My wife and I recently enjoyed a road trip to the beautiful cities of Savannah, GA and Charleston, SC. Amazing beauty in each city! In Savannah, you can enjoy dozens of wonderful city squares filled with flowers, trees, sculptures, fountains, and history. In Charleston, you are surrounded by history, well-preserved homes dating to the 18th century, and stories of our founding fathers. Both cities feature huge, spreading live oak trees that provide vast shade and unspeakable beauty.
I was struck by the expansive shade provided by the live oak trees. A single tree, possibly over 300 years old, could provide shade for an area nearly the size of a city block! This shade makes the area tolerable in the summer heat and provides a canopy that soothes, promotes calm, and helps encourage conversation and community. We get to enjoy all this because someone, perhaps three centuries ago, thought beyond their immediate needs and planted a tree they knew would never provide shade for themselves. We enjoy the benefits today from the work of an individual years ago.
How does this apply to us today? As we look at our role as leaders, models, and shapers, planting now to benefit those that come after us matters. Here are a few ways our work now to build a stronger future can make a difference:
- Developing future leaders – Helping to develop tomorrow’s leaders is planting a tree that will benefit others for decades. Find a way; take the time; seek a means to pour your life into the development of others.
- Continuous improvement – When we do the hard work today to make things better (or by eliminating today’s problems), we are paying it forward to those that come after us. Let’s not pass along today’s problems to those that fill our shoes tomorrow.
- Responsible parenting – Our primary job as parents is to create independent, responsible adults that will serve others and benefit society. When we become facilitators of anything less, we fail those that come after us.
- Innovation – Let’s face it… we are living in a world filled with technology and wonders our grandparents would never have believed possible. Yet, many of them paved the way for us. We must support and encourage new things, new ways, and out-of-the-box thinking that leads to innovation.
- Education – Investments in education always pay off, though, in many cases, years down the road. Doing our part now can make a difference to many not even yet born.
- Investing in others – By giving of ourselves to benefit others, we are planting those expansive “live oak trees” that will shade the generations to come. Failing to invest in others leads only to discouragement and a failure to thrive.
- Sacrifice – Planting a tree for someone else requires our personal sacrifice. We must buy the tree, dig the hole, place the tree, water and nurture it, and prune it to allow it to grow and mature. Making those sacrifices may not benefit us personally, but we can be sure that someone else, down the road, will enjoy the benefit of our labors, much as we enjoy the labors today of those that planted before us.

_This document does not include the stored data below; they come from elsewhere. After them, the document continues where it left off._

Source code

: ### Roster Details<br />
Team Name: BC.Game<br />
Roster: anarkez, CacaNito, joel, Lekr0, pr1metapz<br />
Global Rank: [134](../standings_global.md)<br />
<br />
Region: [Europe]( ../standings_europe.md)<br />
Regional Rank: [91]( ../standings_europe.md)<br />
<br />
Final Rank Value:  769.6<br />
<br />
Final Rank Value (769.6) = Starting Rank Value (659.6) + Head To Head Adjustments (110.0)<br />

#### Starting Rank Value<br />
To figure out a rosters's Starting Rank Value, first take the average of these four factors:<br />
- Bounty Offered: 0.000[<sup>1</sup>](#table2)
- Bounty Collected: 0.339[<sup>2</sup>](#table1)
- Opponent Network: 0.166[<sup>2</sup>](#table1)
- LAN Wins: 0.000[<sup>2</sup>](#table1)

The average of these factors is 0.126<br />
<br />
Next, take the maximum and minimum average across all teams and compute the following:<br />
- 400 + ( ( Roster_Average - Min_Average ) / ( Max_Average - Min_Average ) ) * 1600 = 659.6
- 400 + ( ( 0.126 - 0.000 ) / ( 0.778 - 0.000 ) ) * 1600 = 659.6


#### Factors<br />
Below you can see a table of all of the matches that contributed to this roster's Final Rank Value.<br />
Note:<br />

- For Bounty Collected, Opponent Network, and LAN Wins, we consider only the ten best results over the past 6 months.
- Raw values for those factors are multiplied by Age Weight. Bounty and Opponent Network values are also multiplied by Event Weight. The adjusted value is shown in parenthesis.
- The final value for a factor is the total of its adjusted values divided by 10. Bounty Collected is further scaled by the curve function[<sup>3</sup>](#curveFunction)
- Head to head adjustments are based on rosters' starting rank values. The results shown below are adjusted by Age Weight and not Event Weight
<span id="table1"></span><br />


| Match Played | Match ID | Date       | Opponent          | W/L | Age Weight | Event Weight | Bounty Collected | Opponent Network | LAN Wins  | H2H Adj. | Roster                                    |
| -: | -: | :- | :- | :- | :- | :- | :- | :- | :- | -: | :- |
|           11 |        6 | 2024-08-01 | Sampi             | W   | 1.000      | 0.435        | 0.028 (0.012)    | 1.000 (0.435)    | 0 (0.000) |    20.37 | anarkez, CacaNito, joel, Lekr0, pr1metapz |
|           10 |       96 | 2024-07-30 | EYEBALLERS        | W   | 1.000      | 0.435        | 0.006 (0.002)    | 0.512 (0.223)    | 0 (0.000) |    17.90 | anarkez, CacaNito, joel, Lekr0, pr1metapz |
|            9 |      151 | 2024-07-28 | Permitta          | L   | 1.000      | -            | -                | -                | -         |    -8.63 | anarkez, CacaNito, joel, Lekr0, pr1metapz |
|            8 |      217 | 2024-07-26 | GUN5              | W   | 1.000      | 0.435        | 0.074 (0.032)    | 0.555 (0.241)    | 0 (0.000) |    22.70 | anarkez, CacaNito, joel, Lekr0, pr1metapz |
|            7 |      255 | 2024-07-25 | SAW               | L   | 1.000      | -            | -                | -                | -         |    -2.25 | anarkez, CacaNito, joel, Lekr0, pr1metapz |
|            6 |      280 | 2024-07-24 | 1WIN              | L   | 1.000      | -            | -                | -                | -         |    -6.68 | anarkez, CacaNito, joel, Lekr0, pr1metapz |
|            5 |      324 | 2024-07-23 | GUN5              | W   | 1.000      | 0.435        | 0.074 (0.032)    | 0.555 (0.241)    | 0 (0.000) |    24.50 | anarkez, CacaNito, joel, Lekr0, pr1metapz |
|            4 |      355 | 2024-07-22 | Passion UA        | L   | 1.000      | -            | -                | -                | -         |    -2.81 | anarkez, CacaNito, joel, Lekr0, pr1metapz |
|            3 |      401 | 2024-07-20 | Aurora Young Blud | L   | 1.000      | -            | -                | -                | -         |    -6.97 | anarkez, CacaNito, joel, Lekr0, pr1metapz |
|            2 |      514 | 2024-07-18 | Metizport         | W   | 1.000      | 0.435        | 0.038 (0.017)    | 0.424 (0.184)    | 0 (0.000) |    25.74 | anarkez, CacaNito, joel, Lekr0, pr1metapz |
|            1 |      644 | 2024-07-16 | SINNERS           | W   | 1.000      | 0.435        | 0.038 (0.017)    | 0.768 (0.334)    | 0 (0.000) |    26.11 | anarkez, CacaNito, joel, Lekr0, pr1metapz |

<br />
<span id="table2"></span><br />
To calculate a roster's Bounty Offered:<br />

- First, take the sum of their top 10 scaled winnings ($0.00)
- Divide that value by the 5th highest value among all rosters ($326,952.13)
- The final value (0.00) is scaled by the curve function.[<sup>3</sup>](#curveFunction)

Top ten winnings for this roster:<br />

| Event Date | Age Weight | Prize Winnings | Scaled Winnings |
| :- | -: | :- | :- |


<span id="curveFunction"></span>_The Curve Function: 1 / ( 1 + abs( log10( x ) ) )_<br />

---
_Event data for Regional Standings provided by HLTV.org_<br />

- Service – Being “givers” not “takers” benefits everyone. A leader is merely a servant in disguise. When we serve others, we model behavior and actions that will shape the future leaders.
- Kindness – There is never a time that kindness is not warranted. When we are kind to others, we demonstrate a form a “paying it forward” that is multiplied to others.
- Integrity – Integrity always pays. How many of us look back to individuals of character that helped mold who we are and what we do? We need to shape those that come after us in the same way.
My parents were part of what is called, “The Greatest Generation.” This is the group that sacrificed during two world wars, survived the great depression, and led to way to the modern, convenient way-of-life we now enjoy. Their sacrifices, in many ways, made our lives possible today. They “planted trees” under which we enjoy shade today.
One of today’s problems in society is that too many are interested only in “what’s in it for me.” Getting our “payback” quickly is the expectation. Enjoying everything “I am entitled to get” is the norm. It is my personal belief that too few individuals are willing to plant a tree for someone else to enjoy years or centuries from now. Too few are willing to sacrifice now for someone that they may never even meet.
But, I say that there is still goodness in the world. Most individuals will make the long-term investment in others. Most, given the encouragement or the opportunity, will lay the groundwork to make life better for someone else. Are you one of these? Are you willing to “plant a tree” today?
Today, you are enjoying the shade of someone else’s tree. It might be the shade of someone that paved the way for career opportunities. It may be the shade of the tree that your parents or grandparents planted for you. It may be the shade of a teacher or a coach or a mentor or a boss or a spouse or a friend. This would be a great day to say thanks, if you can find who planted that tree. At the very least, today would be a great day to pass it forward by planting a tree that you will never personally enjoy… but, one that will make a difference for someone else.